Introducing assisted dying has major implications for health systems – and the way our health service works today will influence how it could happen. This briefing draws on our research into how 15 jurisdictions have designed and implemented assisted dying across the world, and on our work studying inequalities and spending on care at the end of life.
The briefing brings together evidence on the standard and consistency of end-of-life care, and on who accesses assisted dying in countries where it is provided today. It summarises the implications from other countries for key issues under consideration by the House of Lords, including the balance of safeguards, advertising and promoting assisted dying, opt-outs, training, and the collection and use of data.
Key points
- Not everyone is receiving the end-of-life care they want or need. People living in a deprived area are more likely to die in hospital despite most people preferring to die at home. People from Asian, Black or mixed ethnic groups who die at home are prescribed fewer medications for symptom control at the end of life.
- Evidence from other countries shows that people accessing assisted dying tend overwhelmingly to be older, to have a terminal diagnosis (even in countries where this is not a requirement for eligibility), and to already receive palliative care. Cancer is the most common diagnosis. The minimum age set in the 15 jurisdictions we studied was usually 18, except where it was lower or unspecified.
- Other countries that have legalised assisted dying have often seen concerns quickly emerge that the system cannot be accessed by some of those who are meant to be eligible. Barriers to access include geography, health literacy and socioeconomic factors. Safeguards and protections are important to ensure safety, but their complexity can become a barrier that prevents eligible people from accessing the service.
- The Bill includes an advertising ban for assisted dying, which the DPRR Committee and the Select Committee on the Bill have queried for more detail on what it may or may not cover. A common challenge in other countries is that individuals and clinicians are often not aware of what is permissible in the law, and this can be a barrier to access. Several countries have established public information services to improve awareness and help individuals understand their different options at the end of life.
- Some countries also require organisations like care homes or hospitals to state their position on assisted dying, so that individuals and their families can make informed choices. If the advertising ban is spelt out in more detail, these legitimate forms of communication should be allowed for.
- Plans for training, awareness and providing support are needed for a wide range of staff, not just doctors and nurses, and not just those directly involved in delivering assisted dying.

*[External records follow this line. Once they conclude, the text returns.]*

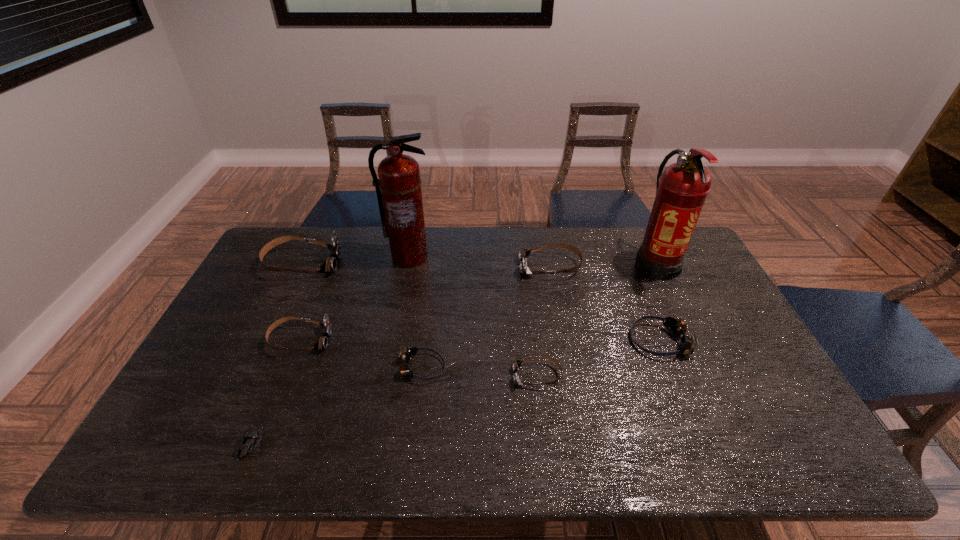
Find the location of a particular element. Image resolution: width=960 pixels, height=540 pixels. free space between the biggest brown goggles and the nearest object is located at coordinates (276, 354).

I want to click on free point between the tallest goggles and the shortest object, so 276,354.

This screenshot has width=960, height=540. Identify the location of free space that is in between the nearest brown goggles and the nearest object. (394, 410).

Where is `free space between the right bronze goggles and the second biggest brown goggles`? The image size is (960, 540). free space between the right bronze goggles and the second biggest brown goggles is located at coordinates (605, 304).

Locate an element on the screen. This screenshot has height=540, width=960. vacant area that lies between the second nearest brown goggles and the smaller bronze goggles is located at coordinates (361, 354).

Locate an element on the screen. vacant space in between the smaller bronze goggles and the right bronze goggles is located at coordinates (540, 355).

The width and height of the screenshot is (960, 540). What are the coordinates of `free space between the third smallest brown goggles and the tallest goggles` in the screenshot? It's located at (426, 265).

I want to click on vacant region between the fourth goggles from right to left and the third farthest brown goggles, so click(361, 354).

The image size is (960, 540). I want to click on object that is the fifth nearest to the third farthest brown goggles, so click(x=516, y=364).

You are a GUI agent. You are given a task and a screenshot of the screen. Output one action in this format:
    pyautogui.click(x=<x>, y=<y>)
    Task: Click on the seventh closest object to the tallest goggles
    The width and height of the screenshot is (960, 540).
    Given the screenshot: What is the action you would take?
    pyautogui.click(x=677, y=327)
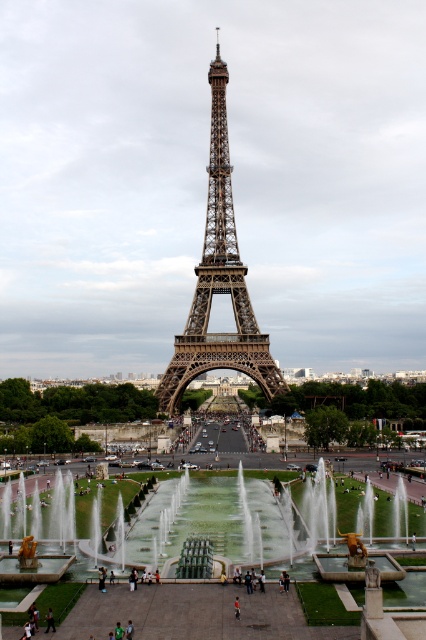
Can you confirm if brown metal eiffel tower at center is positioned to the right of dark blue jeans at center?

Correct, you'll find brown metal eiffel tower at center to the right of dark blue jeans at center.

Where is `brown metal eiffel tower at center`? The height and width of the screenshot is (640, 426). brown metal eiffel tower at center is located at coordinates (218, 282).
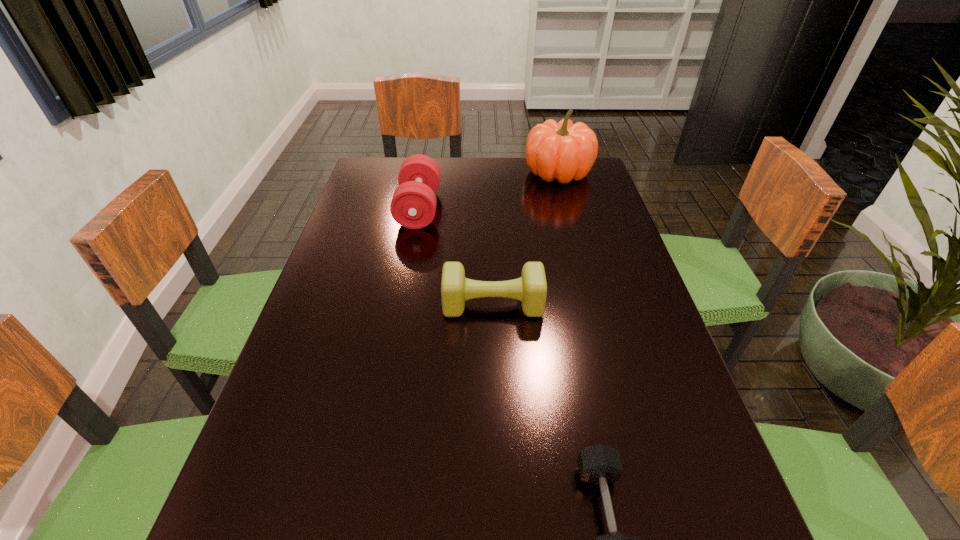
The width and height of the screenshot is (960, 540). I want to click on free spot between the tallest object and the third tallest object, so click(x=526, y=239).

The image size is (960, 540). Find the location of `empty location between the leftmost dumbbell and the pumpkin`. empty location between the leftmost dumbbell and the pumpkin is located at coordinates (489, 191).

At what (x,y) coordinates should I click in order to perform the action: click on vacant space that is in between the leftmost object and the second tallest dumbbell. Please return your answer as a coordinate pair (x, y). Image resolution: width=960 pixels, height=540 pixels. Looking at the image, I should click on [456, 256].

The height and width of the screenshot is (540, 960). Find the location of `empty space between the leftmost dumbbell and the tallest object`. empty space between the leftmost dumbbell and the tallest object is located at coordinates (489, 191).

This screenshot has height=540, width=960. I want to click on object that is the nearest to the rightmost dumbbell, so click(x=531, y=288).

Identify which object is the nearest to the second tallest object. Please provide its 2D coordinates. Your answer should be formatted as a tuple, i.e. [(x, y)], where the tuple contains the x and y coordinates of a point satisfying the conditions above.

[(531, 288)]

The image size is (960, 540). Find the location of `dumbbell that is the second closest to the pumpkin`. dumbbell that is the second closest to the pumpkin is located at coordinates (531, 288).

Choose which dumbbell is the second nearest neighbor to the rightmost dumbbell. Please provide its 2D coordinates. Your answer should be formatted as a tuple, i.e. [(x, y)], where the tuple contains the x and y coordinates of a point satisfying the conditions above.

[(413, 205)]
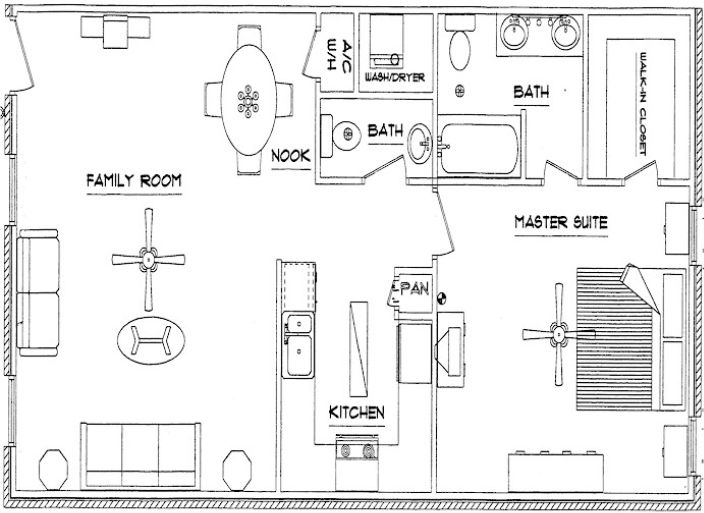
Find the location of a particular element. Image resolution: width=704 pixels, height=513 pixels. couch is located at coordinates (134, 464), (48, 280).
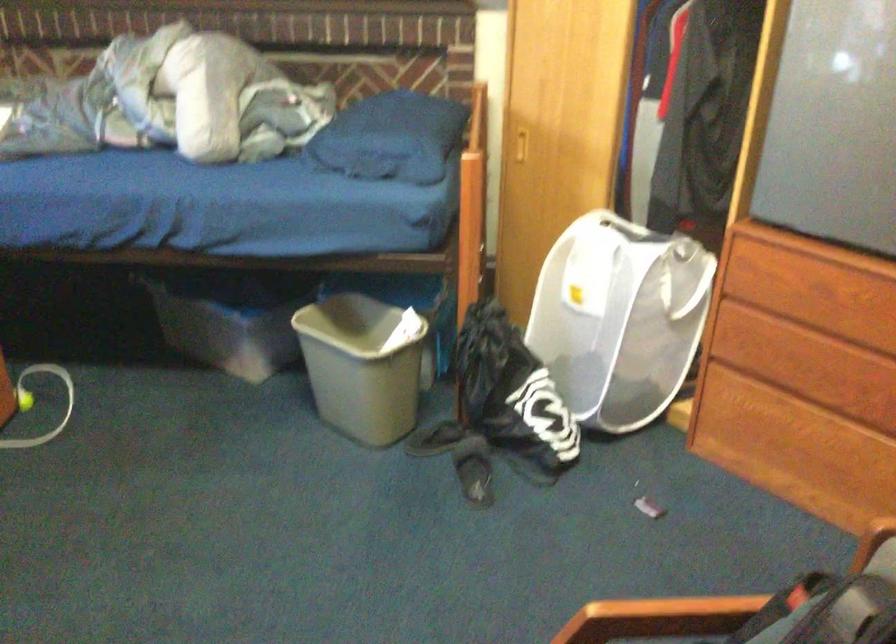
Where would you lift the trash can handle? Please return your answer as a coordinate pair (x, y).

(363, 365)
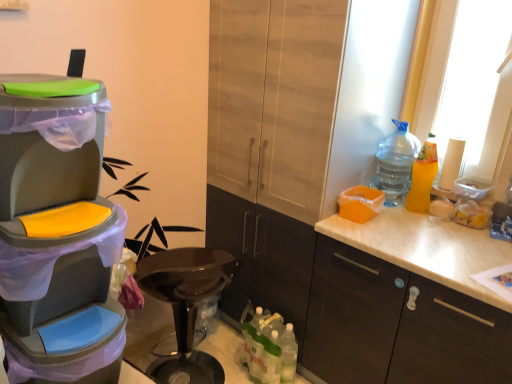
Question: Considering the positions of matte wood cabinet at center, which is the 2th cabinetry in right-to-left order, and yellow matte bottle at right, which is counted as the second bottle, starting from the top, in the image, is matte wood cabinet at center, which is the 2th cabinetry in right-to-left order, taller or shorter than yellow matte bottle at right, which is counted as the second bottle, starting from the top,?

Choices:
 (A) short
 (B) tall

Answer: (B)

Question: Is matte wood cabinet at center, which is the 2th cabinetry in right-to-left order, to the left or to the right of yellow matte bottle at right, which is the 1th bottle in right-to-left order, in the image?

Choices:
 (A) right
 (B) left

Answer: (B)

Question: Which object is positioned farthest from the clear plastic bottle at upper right, positioned as the 2th bottle in right-to-left order?

Choices:
 (A) matte wood cabinet at center, which is the 1th cabinetry in left-to-right order
 (B) yellow matte bottle at right, which is the 1th bottle in right-to-left order
 (C) matte plastic trash can at left
 (D) white matte cabinet at right, arranged as the 1th cabinetry when viewed from the right
 (E) white paper towel at right

Answer: (C)

Question: Estimate the real-world distances between objects in this image. Which object is closer to the matte plastic trash can at left?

- Spelling out more detail on the infrastructure around assisted dying in primary legislation could help to ensure the system works as Parliament intends. However, going too far could mean not having enough flexibility, making the service unfit for future changes to the NHS or other relevant organisations and laws.
- Clauses 44, 45, and 49 specify how information and events will be recorded. If they are being revisited, Peers should reflect further on how this could give the deep overview of assisted dying implementation some other countries have achieved, and whether the duty to collect some data on different protected groups will generate enough data to ensure equity.